*** Passage to read ***

How to Decide: A Practical Framework

Choosing between upskilling and reskilling isn’t a coin toss,  it’s about matching training to business reality. Here are six guiding questions every leader should ask:

1. Is The Disruption Incremental Or Structural?

  • Gradual tweaks → upskill. New software rollouts, compliance updates, or workflow shifts? A short course or tool training usually does the trick.
  • Radical shifts → reskill. If automation is about to replace an entire process, teaching staff a new spreadsheet shortcut won’t cut it. They’ll need whole new roles.

2. What skills will you need in 2–5 years?

  • Run a skills-gap analysis: What roles will grow (data analysts, compliance officers), and which will shrink (manual clerks)? Soft skills would always be in demand.
  • Balance short-term fixes with long-term planning.

3. What’s your time and cost horizon?

  • Upskilling = quicker, cheaper wins. Micro-learning, workshops, certifications.
  • Reskilling = longer, pricier but future-proof. More like an investment than an expense.

SMEs often lean on HRD Corp levy schemes for upskilling, while larger firms absorb the heavier reskilling costs.

4. Are Employees Ready For Change?

  • Even the best programme fails if no one shows up.
  • Gauge employee appetite for learning, surveys, pulse checks, or good old conversations with managers.

As we mentioned before, a Randstad survey showed 91% Malaysians want upskilling or reskilling opportunities. But enthusiasm drops if training feels irrelevant or disrupts their day job.

5. Can programmes be scaled?

  • Start small with pilot cohorts.
  • If it works, scale gradually, if not, tweak before rolling out across departments.

SMEs may trial upskilling with one team while corporates like Digi test wider “learning challenges” before making them company culture.

*** End of Passage to read ***
*** Information supplied ***

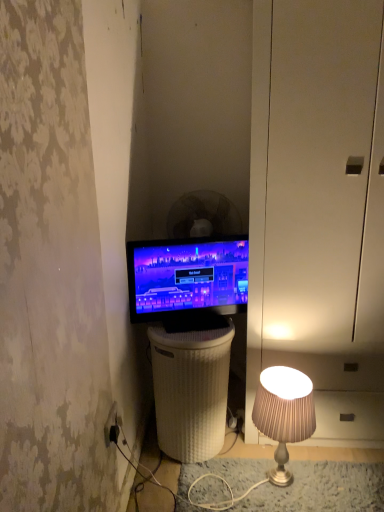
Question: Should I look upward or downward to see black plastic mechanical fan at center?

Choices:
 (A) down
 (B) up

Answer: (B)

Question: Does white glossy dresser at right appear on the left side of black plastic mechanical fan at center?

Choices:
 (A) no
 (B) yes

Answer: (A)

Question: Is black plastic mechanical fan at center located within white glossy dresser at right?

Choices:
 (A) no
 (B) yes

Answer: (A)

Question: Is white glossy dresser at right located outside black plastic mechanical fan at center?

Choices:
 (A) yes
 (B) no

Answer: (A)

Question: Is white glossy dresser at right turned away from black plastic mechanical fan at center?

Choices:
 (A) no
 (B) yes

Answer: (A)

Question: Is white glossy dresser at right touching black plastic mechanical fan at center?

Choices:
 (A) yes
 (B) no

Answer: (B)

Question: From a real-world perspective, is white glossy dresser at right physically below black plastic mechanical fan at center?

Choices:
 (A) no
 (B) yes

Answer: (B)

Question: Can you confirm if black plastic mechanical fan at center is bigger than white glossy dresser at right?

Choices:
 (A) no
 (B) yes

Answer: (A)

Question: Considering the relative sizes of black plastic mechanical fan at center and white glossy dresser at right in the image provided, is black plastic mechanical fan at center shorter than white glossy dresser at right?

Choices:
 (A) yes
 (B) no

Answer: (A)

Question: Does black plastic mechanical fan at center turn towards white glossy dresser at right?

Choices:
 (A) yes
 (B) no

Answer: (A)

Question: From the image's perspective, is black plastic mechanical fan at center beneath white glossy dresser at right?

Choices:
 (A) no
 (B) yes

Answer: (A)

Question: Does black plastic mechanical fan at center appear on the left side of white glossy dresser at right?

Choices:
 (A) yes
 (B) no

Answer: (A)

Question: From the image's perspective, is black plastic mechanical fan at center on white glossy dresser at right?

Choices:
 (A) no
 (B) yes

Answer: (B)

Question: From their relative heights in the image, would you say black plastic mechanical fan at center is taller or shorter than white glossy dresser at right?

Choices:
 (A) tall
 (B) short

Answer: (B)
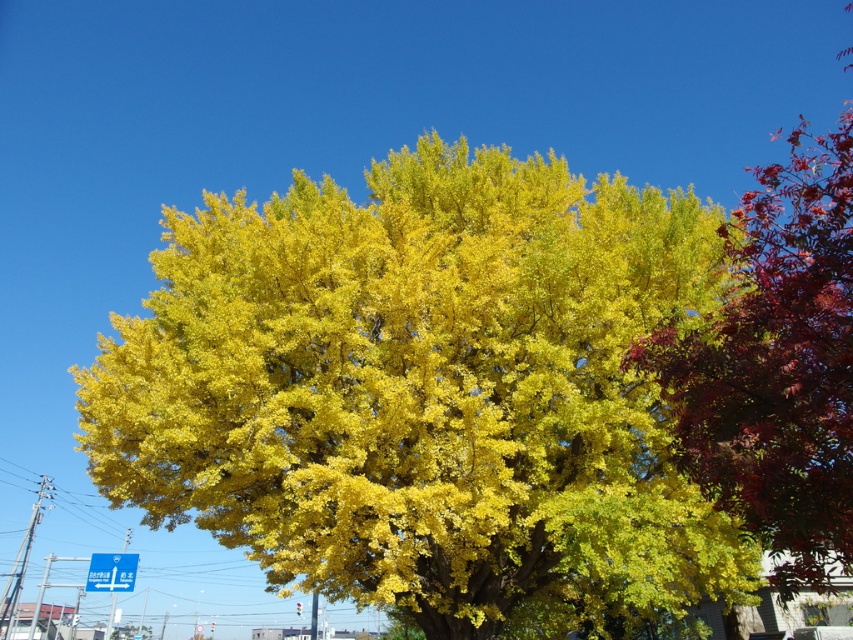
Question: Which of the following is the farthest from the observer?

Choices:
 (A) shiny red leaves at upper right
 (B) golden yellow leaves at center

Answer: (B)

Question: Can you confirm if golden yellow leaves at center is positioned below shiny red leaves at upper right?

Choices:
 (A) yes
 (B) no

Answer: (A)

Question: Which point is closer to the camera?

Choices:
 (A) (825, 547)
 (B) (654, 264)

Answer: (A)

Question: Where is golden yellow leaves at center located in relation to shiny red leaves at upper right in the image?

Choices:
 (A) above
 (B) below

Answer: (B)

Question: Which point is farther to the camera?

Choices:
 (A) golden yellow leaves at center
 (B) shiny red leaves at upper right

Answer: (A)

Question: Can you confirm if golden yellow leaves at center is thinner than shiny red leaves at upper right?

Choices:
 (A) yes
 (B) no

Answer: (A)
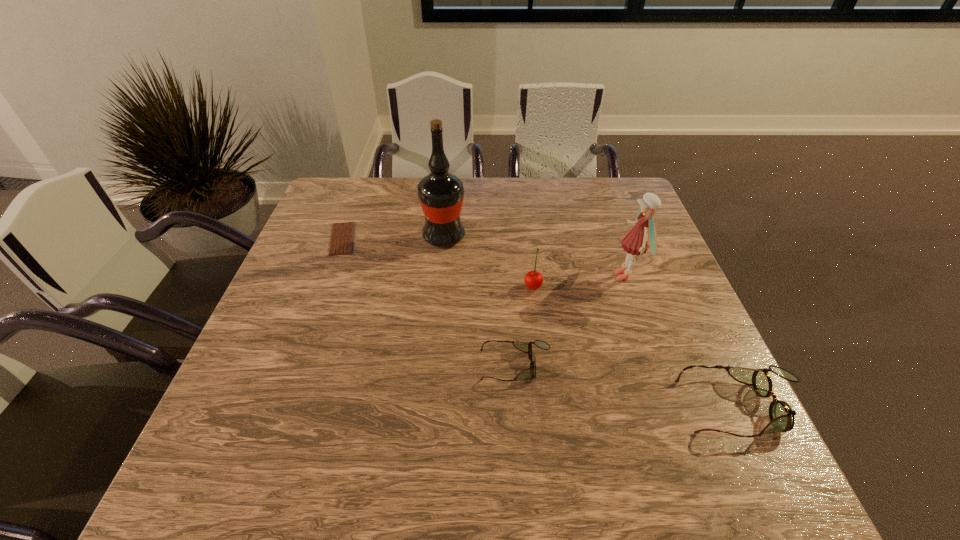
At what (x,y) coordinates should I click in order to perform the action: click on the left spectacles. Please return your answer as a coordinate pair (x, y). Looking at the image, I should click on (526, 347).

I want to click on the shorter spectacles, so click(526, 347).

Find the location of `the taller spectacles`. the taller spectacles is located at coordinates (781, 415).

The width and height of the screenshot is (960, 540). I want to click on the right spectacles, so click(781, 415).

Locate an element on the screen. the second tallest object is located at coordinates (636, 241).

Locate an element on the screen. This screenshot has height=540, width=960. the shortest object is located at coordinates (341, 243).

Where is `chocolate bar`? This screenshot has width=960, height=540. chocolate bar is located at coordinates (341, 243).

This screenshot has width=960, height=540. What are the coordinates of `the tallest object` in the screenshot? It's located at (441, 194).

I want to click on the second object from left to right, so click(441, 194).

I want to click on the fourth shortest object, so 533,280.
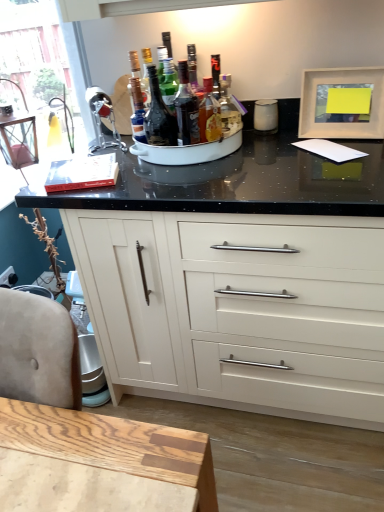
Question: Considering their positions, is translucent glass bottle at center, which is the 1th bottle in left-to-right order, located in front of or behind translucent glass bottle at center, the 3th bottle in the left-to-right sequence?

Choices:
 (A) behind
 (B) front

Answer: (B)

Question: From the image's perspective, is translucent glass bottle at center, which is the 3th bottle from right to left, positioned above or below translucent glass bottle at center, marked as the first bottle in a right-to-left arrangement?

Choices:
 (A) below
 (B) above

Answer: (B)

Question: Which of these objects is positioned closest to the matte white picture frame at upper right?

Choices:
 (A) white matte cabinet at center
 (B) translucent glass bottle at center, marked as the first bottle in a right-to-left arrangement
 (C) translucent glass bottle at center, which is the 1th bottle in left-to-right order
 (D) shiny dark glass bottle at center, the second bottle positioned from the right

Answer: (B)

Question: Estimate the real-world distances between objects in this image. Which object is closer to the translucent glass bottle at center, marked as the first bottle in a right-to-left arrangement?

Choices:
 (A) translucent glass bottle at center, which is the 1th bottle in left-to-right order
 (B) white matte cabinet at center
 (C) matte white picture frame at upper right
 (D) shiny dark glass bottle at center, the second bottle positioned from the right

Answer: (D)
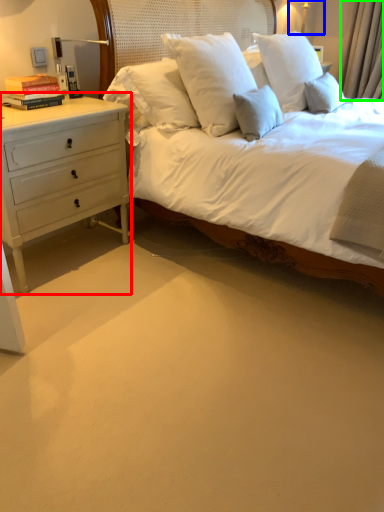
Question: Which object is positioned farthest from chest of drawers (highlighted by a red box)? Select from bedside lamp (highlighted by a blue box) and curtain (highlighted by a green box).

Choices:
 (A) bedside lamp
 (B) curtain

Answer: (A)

*** End of Information supplied ***
*** Information supplied ***

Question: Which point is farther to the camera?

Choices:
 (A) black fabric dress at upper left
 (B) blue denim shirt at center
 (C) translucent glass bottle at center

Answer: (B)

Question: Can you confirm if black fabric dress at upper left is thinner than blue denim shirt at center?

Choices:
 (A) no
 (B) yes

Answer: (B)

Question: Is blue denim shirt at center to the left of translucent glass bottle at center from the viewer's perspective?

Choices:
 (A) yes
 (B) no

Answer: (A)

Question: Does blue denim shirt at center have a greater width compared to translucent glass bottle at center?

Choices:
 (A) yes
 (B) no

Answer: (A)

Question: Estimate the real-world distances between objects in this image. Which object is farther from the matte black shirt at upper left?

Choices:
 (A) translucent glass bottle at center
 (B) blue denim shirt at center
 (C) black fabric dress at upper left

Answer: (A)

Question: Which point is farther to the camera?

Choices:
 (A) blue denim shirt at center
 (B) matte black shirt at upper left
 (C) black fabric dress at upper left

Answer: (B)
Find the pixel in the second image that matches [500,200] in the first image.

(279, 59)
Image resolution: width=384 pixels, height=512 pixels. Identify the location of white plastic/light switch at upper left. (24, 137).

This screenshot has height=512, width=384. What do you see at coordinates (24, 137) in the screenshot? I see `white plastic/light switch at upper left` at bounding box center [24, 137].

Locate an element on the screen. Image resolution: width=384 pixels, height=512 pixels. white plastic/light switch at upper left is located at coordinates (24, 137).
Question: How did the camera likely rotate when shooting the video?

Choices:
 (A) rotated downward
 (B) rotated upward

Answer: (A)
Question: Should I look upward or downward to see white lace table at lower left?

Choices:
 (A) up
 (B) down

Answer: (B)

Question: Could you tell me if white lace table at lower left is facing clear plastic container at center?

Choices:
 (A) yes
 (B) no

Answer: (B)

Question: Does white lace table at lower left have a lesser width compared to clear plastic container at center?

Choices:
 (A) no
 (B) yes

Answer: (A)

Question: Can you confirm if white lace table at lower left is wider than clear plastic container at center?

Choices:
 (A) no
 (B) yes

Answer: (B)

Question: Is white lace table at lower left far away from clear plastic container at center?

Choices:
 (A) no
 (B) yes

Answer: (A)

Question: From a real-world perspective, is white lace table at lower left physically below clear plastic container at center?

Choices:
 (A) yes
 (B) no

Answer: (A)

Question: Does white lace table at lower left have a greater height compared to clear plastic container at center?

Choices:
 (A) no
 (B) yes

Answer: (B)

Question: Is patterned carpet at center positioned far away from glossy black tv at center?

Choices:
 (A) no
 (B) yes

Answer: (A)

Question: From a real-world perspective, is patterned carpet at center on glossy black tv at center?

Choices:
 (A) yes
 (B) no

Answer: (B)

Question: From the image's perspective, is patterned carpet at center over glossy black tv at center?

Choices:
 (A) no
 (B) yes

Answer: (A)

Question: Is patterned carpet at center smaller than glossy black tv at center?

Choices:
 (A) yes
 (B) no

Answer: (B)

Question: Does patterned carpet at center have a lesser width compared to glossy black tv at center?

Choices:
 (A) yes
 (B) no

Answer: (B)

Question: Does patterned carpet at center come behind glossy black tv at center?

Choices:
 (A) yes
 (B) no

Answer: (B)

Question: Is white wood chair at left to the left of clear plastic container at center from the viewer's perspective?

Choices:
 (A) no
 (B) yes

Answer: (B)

*** End of Information supplied ***
*** Information supplied ***

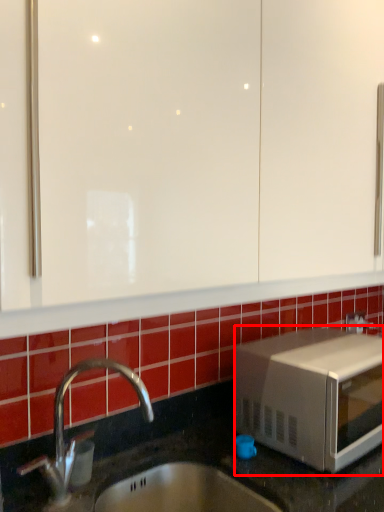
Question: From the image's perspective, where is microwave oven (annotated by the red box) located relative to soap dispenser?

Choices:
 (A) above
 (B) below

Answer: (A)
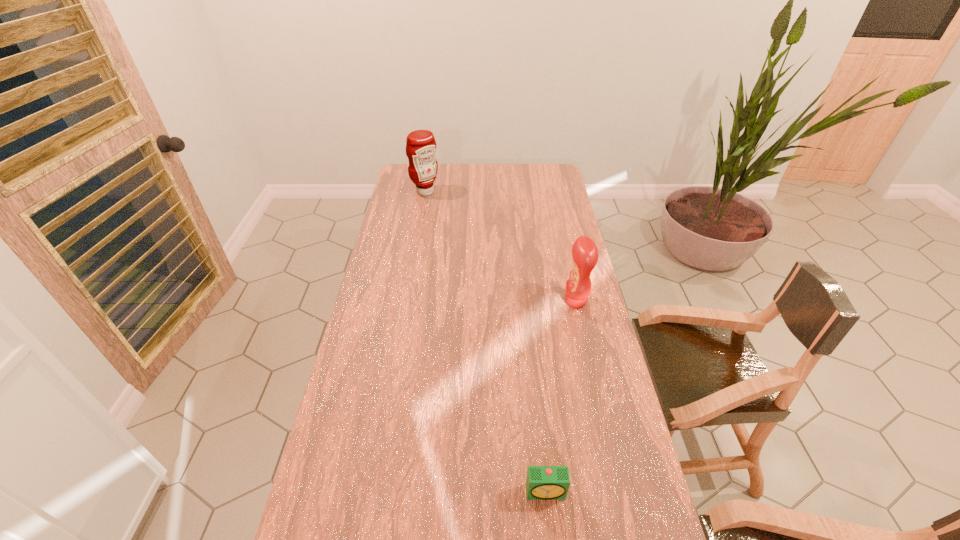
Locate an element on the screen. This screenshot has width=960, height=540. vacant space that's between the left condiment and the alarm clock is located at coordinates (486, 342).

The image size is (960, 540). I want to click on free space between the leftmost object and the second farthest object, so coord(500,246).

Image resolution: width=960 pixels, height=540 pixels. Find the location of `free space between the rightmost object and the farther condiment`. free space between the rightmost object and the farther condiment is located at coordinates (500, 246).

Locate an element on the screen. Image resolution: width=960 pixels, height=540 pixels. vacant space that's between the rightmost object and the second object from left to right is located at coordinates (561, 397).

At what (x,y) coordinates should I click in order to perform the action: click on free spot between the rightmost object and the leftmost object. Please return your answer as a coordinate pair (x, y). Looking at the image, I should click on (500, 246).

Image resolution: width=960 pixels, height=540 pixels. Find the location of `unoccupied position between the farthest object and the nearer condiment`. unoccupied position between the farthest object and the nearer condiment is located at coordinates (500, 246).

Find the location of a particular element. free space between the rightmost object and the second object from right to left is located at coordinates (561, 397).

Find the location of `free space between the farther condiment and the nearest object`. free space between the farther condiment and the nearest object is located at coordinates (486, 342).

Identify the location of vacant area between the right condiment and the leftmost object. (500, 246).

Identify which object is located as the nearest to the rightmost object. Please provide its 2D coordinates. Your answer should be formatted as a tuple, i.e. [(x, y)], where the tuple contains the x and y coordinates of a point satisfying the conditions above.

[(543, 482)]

*** End of Information supplied ***

What is expected ▸ Copy the stretch of the decision framework from "2. What skills" through "than an expense.", swapping "skills-gap analysis" for "skills audit". The items were drawn from a source separate from the decision framework.

Reply to the task ▸
2. What skills will you need in 2–5 years?

  • Run a skills audit: What roles will grow (data analysts, compliance officers), and which will shrink (manual clerks)? Soft skills would always be in demand.
  • Balance short-term fixes with long-term planning.

3. What’s your time and cost horizon?

  • Upskilling = quicker, cheaper wins. Micro-learning, workshops, certifications.
  • Reskilling = longer, pricier but future-proof. More like an investment than an expense.